Taking it a step further, I saved her WhatsApp image and conducted a reverse image search on Google. To my surprise, it belongs to someone else, another famous Instagrammer and social influencer, a Miss Nadia. Note that the Instagram image below is the same one used by Miss A as her Whatsapp contact image.
So there you have it. Spending some time to do a bit of due diligence could save you a whole lot of trouble.
Be especially vigilant as online fraud is growing at an alarming rate
Khalil Adis, Founder of Khalil Adis Consultancy can attest to this.
In an interview he had in 2017 with ASP Che Harun from the Commercial Crime Investigation Department (CCID), Subang Jaya Police Headquarters; the police shared that online scam cases have been on an uptick. The modus operandi involves buyers transferring money to the sellers’ account. However, the goods will not be delivered.

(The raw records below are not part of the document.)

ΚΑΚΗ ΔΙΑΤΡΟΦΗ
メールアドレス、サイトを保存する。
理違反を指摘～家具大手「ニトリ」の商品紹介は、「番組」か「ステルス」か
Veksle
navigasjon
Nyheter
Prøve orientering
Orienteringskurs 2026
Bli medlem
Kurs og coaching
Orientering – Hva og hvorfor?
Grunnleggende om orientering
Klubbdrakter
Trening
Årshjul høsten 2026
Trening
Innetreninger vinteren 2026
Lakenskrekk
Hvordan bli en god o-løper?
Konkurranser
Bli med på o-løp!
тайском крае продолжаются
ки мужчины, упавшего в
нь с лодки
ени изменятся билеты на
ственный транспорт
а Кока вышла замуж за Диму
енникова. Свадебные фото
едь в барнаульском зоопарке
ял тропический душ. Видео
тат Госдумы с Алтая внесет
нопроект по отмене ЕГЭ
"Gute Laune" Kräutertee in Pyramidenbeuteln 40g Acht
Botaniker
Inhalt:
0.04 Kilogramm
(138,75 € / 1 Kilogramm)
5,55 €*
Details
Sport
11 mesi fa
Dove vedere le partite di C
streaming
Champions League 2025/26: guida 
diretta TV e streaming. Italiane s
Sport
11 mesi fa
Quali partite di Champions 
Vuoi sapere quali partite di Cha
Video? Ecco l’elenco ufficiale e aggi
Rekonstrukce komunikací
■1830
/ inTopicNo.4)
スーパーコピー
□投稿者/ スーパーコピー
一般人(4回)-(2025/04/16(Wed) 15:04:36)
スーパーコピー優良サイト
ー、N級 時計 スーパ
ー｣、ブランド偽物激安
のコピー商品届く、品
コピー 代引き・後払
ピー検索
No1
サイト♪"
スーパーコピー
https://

In this digital age, where anyone can be a ‘seller’ online, consumers must be very careful when shopping online. In my case, a RM400 ‘booking fee’ might not be much, but it is still hard-earned money. Remember to not let your emotions rule when deciding on purchasing decisions and spend that extra 10-20 minutes to carry out some research. Should you suspect that an online ad is not legit, make sure to flag the listing or contact the website where the ad is posted to report its fraudulence.
Happy property hunting and be careful!